Tips for Managing Behavioral Bias

  1. Acknowledge that behavioral biases are inherent to everyone.

    - Identify emotional triggers, the inherent ‘go to’ decision-making process, under pressure.
     
  2. Never assume that you are not biased.

    - As an advisor or an investor (driven by reputation, compensation, building a business, or managing expectations), you will make different decisions under pressure than when you are in a learned, calm, and logical mindset.
     
  3. Keep your goals and financial capacity in focus.

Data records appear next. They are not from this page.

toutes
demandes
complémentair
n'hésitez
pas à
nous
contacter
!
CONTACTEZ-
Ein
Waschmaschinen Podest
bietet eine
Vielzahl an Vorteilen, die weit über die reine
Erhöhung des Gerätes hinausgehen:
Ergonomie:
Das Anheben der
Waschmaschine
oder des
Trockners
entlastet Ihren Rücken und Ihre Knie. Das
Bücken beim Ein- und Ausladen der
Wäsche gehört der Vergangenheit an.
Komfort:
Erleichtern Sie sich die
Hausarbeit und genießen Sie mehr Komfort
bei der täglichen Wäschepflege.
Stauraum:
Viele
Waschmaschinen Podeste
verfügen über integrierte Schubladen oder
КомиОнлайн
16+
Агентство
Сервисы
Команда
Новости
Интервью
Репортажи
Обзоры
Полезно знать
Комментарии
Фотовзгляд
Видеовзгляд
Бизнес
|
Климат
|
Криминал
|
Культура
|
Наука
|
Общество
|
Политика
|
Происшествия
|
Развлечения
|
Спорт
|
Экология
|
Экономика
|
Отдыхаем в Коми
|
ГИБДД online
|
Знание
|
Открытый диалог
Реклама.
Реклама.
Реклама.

Consider the big picture.

    - This path to success will keep knee-jerk reactions from disrupting progress.
     
  4. Everyone has an inherent hard-wired behavioral style, which is the core of who they are, and emotional reactions can be predicted, with the right tools.

    - Take a moment to complete a simple discovery process that can uncover life-changing behavioral insight.
     
  5. Communication is the key.

    - You must understand how to uncover a someone’s unique communication and learning style to build trust.

    - Aligning advisors with clients according to behavior style will close gaps in communicating as well as decision-making.

Behavioral psychologists have long understood that people are not entirely rational. We’re influenced by a range of factors, from emotion to inherent behavioral biases, which may make a less rational choice seem more appealing. If advisors are to understand the behavior gap that will exist between themselves and their clients, they need to be fully aware of these biases. Gaining this insight will deliver more effective and informed decision-making, which will stand up under market pressure.